Suddenly there were ample opportunities for underemployed workers to get a job, feeding the war machine with factory labor or risking their lives for a soldier’s pay. But real wages fell 14% during the war due to higher prices for food and other essentials.[2] In the meantime, the labor union movement stalled and attempts to lobby for higher wages or military stipends were typically dismissed as unpatriotic in the free states. Most poor whites in slave states that relied on forced labor for most industrial and farm production had few options besides joining the Confederate Army, willingly or via conscription.

Reformists like Hugo and socialists like Karl Marx thought that the demise of chattel slavery in the U.S. might foreshadow the end of what they called “wage slavery” and a revision in the relationship between capital and labor. Such hopes were dashed, despite periodic risings like the Paris Commune and America’s Great Railroad Strike in the 1870s.
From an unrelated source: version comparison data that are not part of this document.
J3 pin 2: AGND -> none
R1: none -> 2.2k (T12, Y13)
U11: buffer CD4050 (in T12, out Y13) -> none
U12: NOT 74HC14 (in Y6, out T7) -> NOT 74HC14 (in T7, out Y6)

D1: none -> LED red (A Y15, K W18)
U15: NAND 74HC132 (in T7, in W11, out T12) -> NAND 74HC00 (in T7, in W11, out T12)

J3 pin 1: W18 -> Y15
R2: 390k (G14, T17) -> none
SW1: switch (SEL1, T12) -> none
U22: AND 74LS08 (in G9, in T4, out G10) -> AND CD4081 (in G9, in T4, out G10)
U.S. farm wages rose a mere 6% between 1860 and 1899, while nonfarm wages rose just 34% in forty years.[3] Thus, both urban and countryside indigents got considerably poorer over the second half of the nineteenth century as the costs of essential goods and services increased dramatically.
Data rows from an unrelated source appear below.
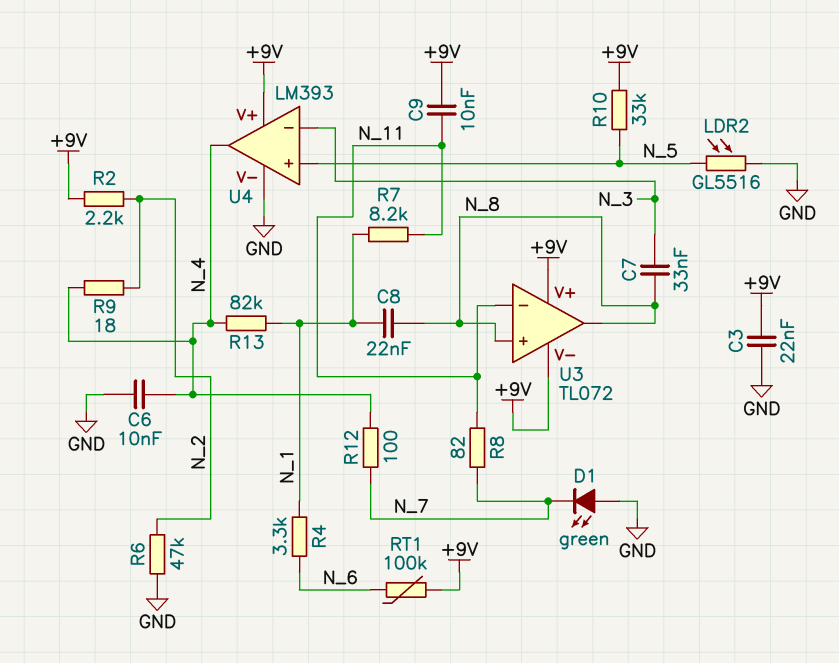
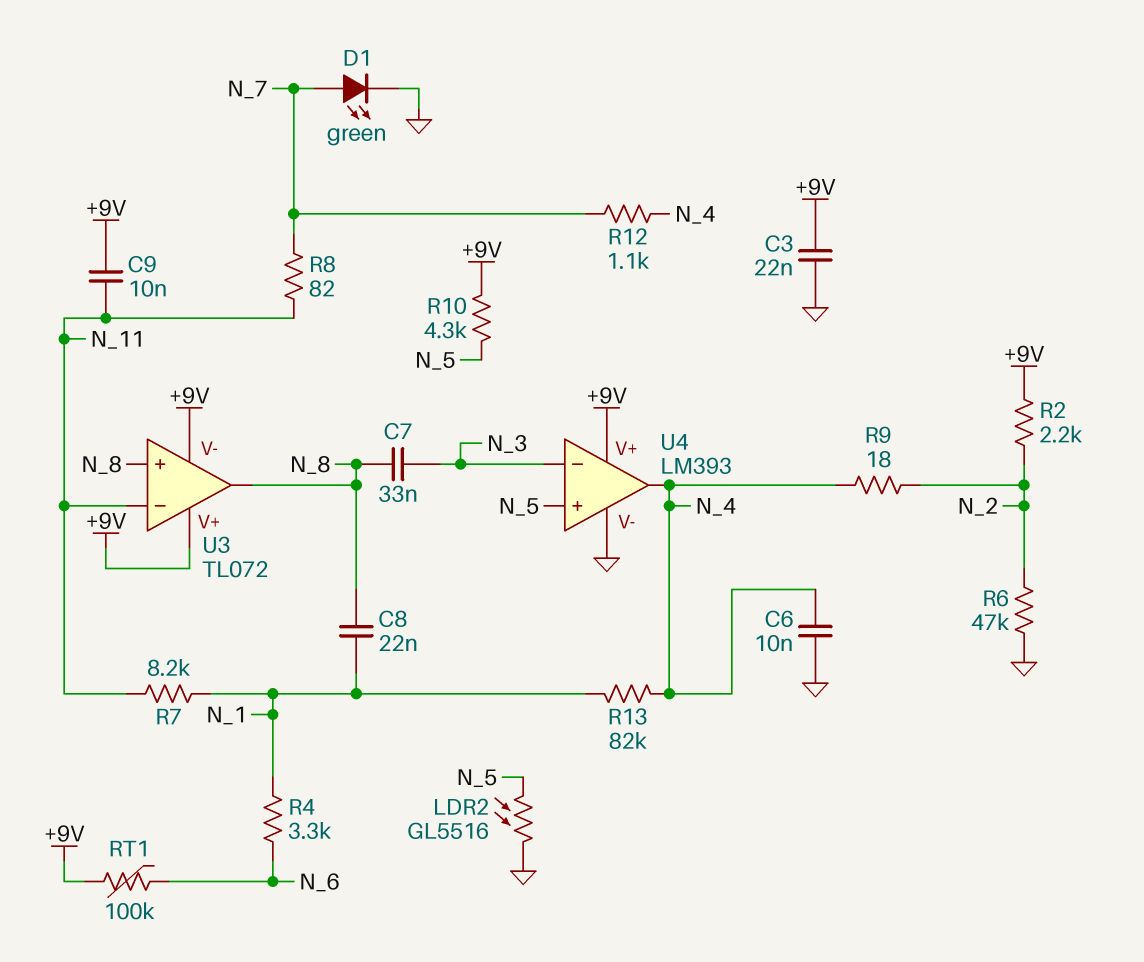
D1: LED green (A GND, K N_7) -> LED green (A N_7, K GND)
R10: 33k (+9V, N_5) -> 4.3k (+9V, N_5)
R12: 100 (N_4, N_7) -> 1.1k (N_4, N_7)

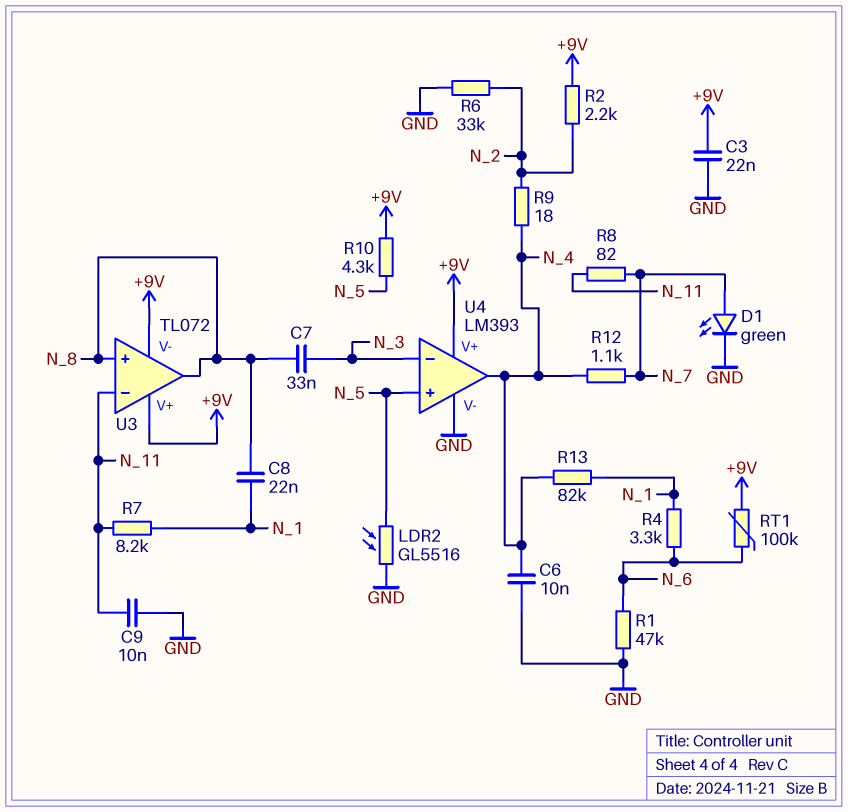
C9: 10nF (+9V, N_11) -> 10nF (GND, N_11)
R1: none -> 47k (GND, N_6)
R6: 47k (GND, N_2) -> 33k (GND, N_2)

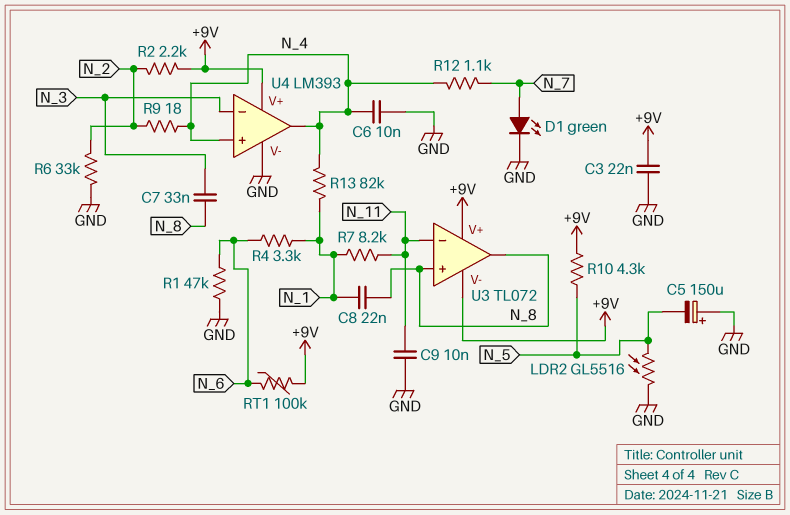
C5: none -> 150uF (plus GND, minus N_5)
R8: 82 (N_7, N_11) -> none
U4 pin in+: N_5 -> N_4

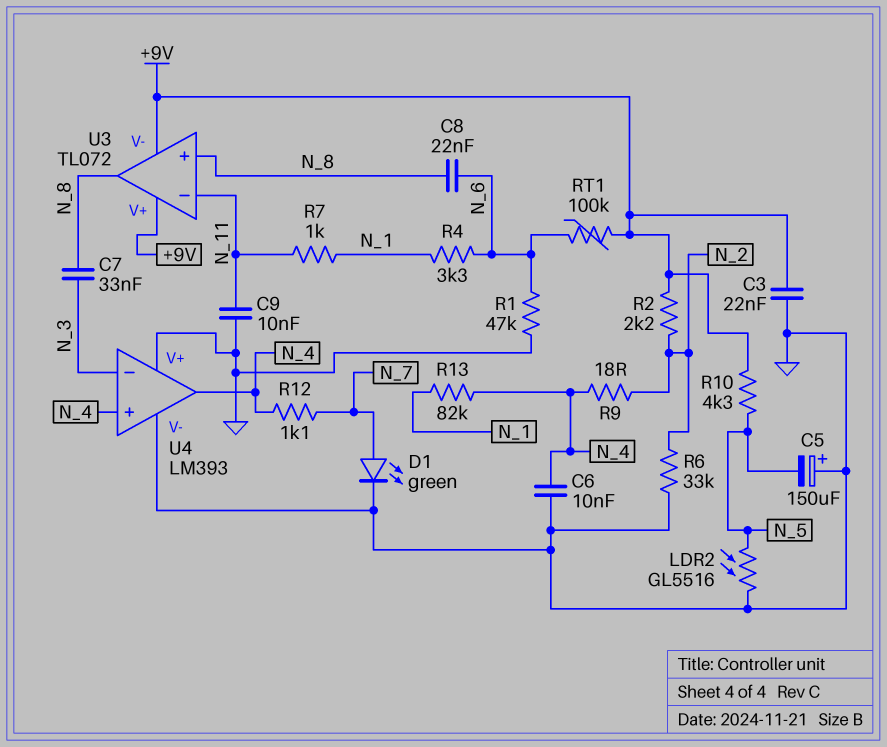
C8: 22nF (N_1, N_8) -> 22nF (N_6, N_8)
R7: 8.2k (N_1, N_11) -> 1k (N_1, N_11)
U4 pin V+: +9V -> GND

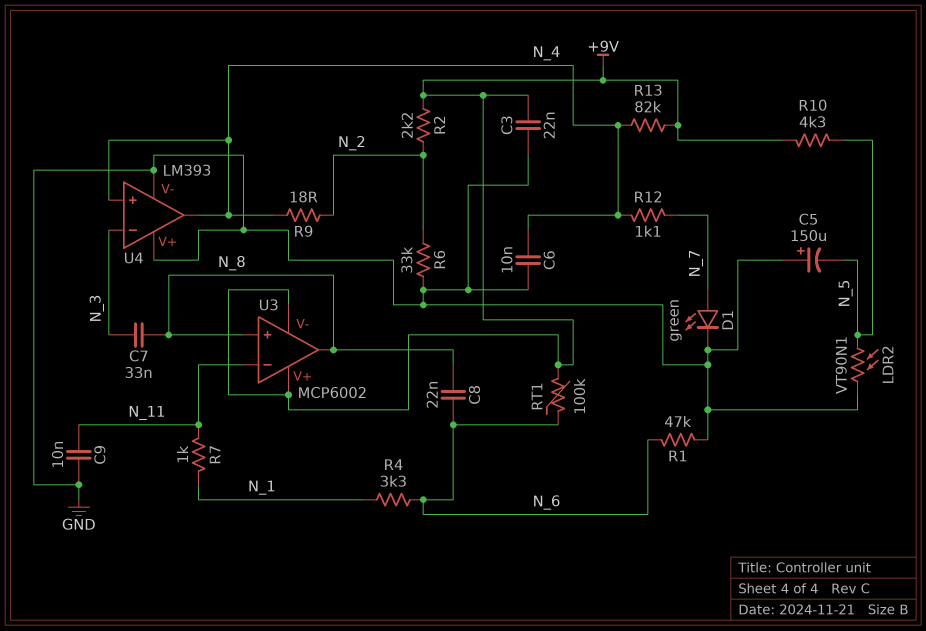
LDR2: GL5516 (GND, N_5) -> VT90N1 (GND, N_5)
R13: 82k (N_1, N_4) -> 82k (+9V, N_4)
U3: TL072 -> MCP6002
Hugo believed that his magnum opus was relevant across political boundaries. “Les Misérables is written for all people,” he wrote to an Italian government official in 1862. “I don’t know if it will be used by all, but I wrote it for all. It speaks to England as much as Spain, to Germany as much as Ireland, to republics that have slaves as well as to empires that have serfs. Social problems know no borders. The wounds of the human race, those great wounds which cover the globe, do not halt at the red or blue lines traced on a map. Wherever man is ignorant and despairs, wherever woman is sold for bread, wherever the child suffers for lack of a book to instruct him or a hearth at which to warm him, the book Les Misérables knocks at the door and says: Open to me, I come for you.”[4]

Although Hugo’s themes of free popular government and the end of slavery found wide acceptance among many American readers, his pleas on behalf of the brutalized poor fell on deaf ears across the ocean; first drowned out by the cannons and weeping of war, then stymied by Reconstruction and Jim Crow, and finally ignored by politicians and rich industrialists during the Gilded Age. America would race forward to become the most powerful and wealthy nation on earth by the turn of the twentieth century while today, Hugo’s tragic tale is remembered more for its drama and pathos than for its social message.

Sources:

[1] Graham Robb, Victor Hugo: A Biography (New York: W.W. Norton & Co., 1997), 528.

[2] The Conference on Research in Income and Wealth, Trends in the American Economy in the Nineteenth Century (Princeton: Princeton University Press, 1960), 456.

[3] The Conference on Research in Income and Wealth, Trends in the American Economy, 462.

[4] Victor Hugo, Les Misérables (Paris: Jules Rouff and Co., 1862), Vol. 4, 353.



1 Response to Lost in Translation: Les Misérables and America’s Social Question

  1. Reformists like Hugo aside, thankfully Karl Marx’s “hopes were dashed”, at least in the US. What is mildly termed a “revision in the relationship between capital and labor” led to the greatest ideological carnage in human history; the toxic class-hatred known as Marxism killed more than a hundred million people in the last century.